Electronic design automation data:

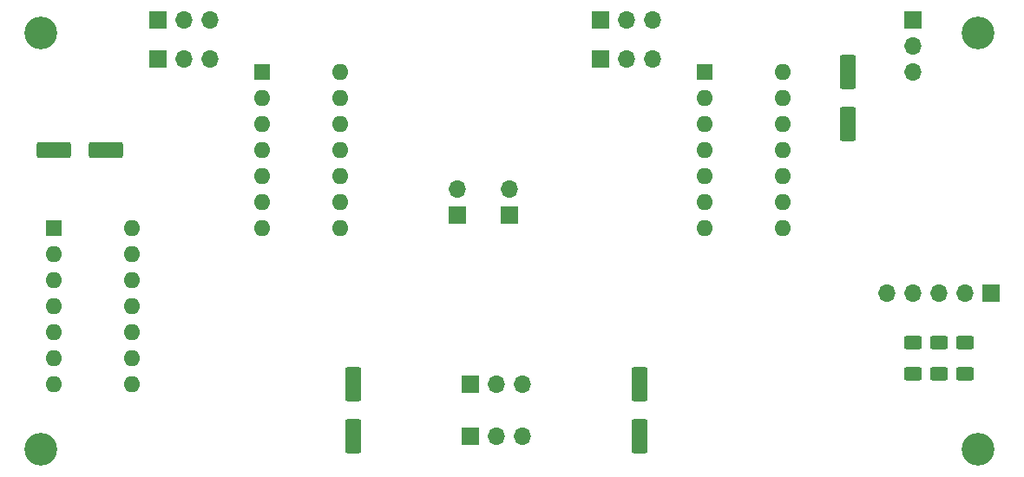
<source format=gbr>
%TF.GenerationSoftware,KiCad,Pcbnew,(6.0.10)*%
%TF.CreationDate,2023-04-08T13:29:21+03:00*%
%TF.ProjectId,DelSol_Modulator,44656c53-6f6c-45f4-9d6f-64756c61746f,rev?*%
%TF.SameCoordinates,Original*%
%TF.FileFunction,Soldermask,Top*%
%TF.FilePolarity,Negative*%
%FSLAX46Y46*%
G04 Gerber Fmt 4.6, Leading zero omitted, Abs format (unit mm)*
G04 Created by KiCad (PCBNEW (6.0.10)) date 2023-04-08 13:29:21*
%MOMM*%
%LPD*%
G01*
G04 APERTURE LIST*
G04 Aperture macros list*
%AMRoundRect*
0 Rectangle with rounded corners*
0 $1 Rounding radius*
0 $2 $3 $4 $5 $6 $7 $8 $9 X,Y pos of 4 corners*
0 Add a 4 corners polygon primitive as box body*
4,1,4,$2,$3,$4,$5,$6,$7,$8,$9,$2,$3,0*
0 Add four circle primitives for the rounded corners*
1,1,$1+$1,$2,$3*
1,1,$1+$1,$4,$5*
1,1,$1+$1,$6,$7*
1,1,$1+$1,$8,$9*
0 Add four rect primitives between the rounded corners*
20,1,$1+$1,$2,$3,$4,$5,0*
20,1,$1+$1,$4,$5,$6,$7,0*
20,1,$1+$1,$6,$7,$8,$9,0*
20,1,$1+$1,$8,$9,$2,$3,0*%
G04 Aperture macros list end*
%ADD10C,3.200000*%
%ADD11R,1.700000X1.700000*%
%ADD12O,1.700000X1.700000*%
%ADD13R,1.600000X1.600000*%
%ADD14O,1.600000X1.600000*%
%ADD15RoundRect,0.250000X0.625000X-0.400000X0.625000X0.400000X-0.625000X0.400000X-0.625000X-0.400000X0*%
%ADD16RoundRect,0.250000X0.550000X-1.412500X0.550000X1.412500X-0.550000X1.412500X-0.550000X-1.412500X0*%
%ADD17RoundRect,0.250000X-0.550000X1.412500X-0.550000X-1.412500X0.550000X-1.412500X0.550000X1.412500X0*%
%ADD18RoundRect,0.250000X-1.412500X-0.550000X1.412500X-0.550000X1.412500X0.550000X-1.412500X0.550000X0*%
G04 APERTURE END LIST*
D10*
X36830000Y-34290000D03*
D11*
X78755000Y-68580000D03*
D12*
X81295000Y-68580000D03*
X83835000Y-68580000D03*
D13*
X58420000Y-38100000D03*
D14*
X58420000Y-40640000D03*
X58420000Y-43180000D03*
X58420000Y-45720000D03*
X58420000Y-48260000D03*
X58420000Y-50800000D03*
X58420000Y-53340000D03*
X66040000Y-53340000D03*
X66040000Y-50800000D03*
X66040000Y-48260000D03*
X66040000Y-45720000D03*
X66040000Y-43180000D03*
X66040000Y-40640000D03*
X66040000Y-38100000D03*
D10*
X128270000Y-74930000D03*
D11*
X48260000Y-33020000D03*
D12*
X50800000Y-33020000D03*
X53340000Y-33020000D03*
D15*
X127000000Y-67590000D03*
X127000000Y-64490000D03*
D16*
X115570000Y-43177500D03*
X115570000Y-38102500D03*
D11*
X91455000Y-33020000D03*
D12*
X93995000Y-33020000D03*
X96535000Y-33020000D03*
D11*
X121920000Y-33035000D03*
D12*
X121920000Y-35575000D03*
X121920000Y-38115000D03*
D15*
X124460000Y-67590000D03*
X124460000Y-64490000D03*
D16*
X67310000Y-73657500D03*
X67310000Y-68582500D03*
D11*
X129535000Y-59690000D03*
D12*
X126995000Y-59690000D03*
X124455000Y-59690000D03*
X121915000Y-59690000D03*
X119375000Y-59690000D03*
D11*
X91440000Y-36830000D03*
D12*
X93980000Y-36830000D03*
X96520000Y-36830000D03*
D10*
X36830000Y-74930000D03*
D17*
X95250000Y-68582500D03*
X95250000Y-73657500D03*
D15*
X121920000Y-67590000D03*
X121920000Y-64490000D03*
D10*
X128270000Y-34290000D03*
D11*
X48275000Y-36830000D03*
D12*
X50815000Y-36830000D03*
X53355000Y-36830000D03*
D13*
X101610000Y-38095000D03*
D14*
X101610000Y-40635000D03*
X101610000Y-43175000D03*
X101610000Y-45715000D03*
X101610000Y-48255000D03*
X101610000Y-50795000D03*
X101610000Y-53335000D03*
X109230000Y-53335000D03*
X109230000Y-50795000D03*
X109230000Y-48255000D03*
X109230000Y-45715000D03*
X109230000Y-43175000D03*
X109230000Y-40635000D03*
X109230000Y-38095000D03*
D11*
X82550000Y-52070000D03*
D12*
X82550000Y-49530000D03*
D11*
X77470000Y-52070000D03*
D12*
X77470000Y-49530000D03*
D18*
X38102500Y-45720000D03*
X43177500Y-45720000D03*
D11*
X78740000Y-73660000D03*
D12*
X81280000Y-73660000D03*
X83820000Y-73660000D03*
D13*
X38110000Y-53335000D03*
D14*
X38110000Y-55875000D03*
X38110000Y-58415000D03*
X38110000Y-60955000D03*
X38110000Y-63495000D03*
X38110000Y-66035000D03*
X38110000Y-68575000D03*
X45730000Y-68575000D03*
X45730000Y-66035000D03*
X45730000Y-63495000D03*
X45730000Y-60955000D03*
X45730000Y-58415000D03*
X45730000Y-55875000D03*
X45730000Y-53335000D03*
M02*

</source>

==

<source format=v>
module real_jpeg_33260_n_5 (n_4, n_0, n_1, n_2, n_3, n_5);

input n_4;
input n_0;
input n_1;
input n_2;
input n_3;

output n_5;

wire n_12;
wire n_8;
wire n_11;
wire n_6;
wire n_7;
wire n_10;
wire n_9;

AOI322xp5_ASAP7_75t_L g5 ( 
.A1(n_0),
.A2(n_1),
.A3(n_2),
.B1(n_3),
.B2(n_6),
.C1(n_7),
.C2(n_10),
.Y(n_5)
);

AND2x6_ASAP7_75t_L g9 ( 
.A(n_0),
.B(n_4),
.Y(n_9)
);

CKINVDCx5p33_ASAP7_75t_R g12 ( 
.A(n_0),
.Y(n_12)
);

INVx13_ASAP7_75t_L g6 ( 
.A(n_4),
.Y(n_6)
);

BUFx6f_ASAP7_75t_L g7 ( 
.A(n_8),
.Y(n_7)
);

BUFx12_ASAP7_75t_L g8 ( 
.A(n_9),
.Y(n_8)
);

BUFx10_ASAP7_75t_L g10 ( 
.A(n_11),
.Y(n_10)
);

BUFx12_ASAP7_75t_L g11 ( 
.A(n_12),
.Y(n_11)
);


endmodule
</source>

*The problem*: Return every line of the entries above that the string "primitives" appears in.

*Exercise answer*:
0 Add four circle primitives for the rounded corners*
0 Add four rect primitives between the rounded corners*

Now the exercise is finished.